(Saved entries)
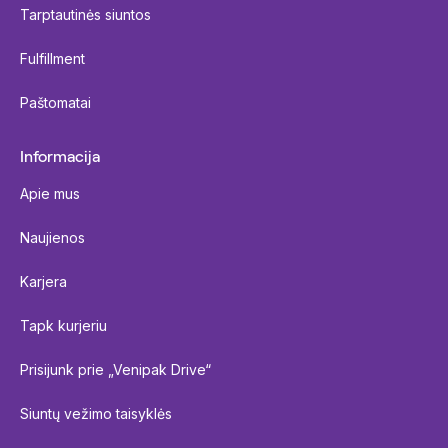
Tarptautinės siuntos
Fulfillment
Paštomatai
Informacija
Apie mus
Naujienos
Karjera
Tapk kurjeriu
Prisijunk prie „Venipak Drive“
Siuntų vežimo taisyklės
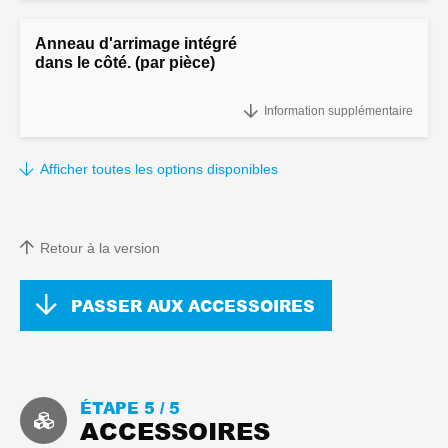
Anneau d'arrimage intégré
dans le côté. (par pièce)
Anneau d'arrimage intégré dans le côté. (par pièce)
Information supplémentaire
Afficher toutes les options disponibles
Retour à la version
PASSER AUX ACCESSOIRES
ÉTAPE 5 /
5
ACCESSOIRES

→ **ACTIVITY**
Each record above is to be returned unchanged, while any picture it holds stays out.

→ **THE COMPLETED TASK**
Tarptautinės siuntos
Fulfillment
Paštomatai
Informacija
Apie mus
Naujienos
Karjera
Tapk kurjeriu
Prisijunk prie „Venipak Drive“
Siuntų vežimo taisyklės
Anneau d'arrimage intégré
dans le côté. (par pièce)
Anneau d'arrimage intégré dans le côté. (par pièce)
Information supplémentaire
Afficher toutes les options disponibles
Retour à la version
PASSER AUX ACCESSOIRES
ÉTAPE 5 /
5
ACCESSOIRES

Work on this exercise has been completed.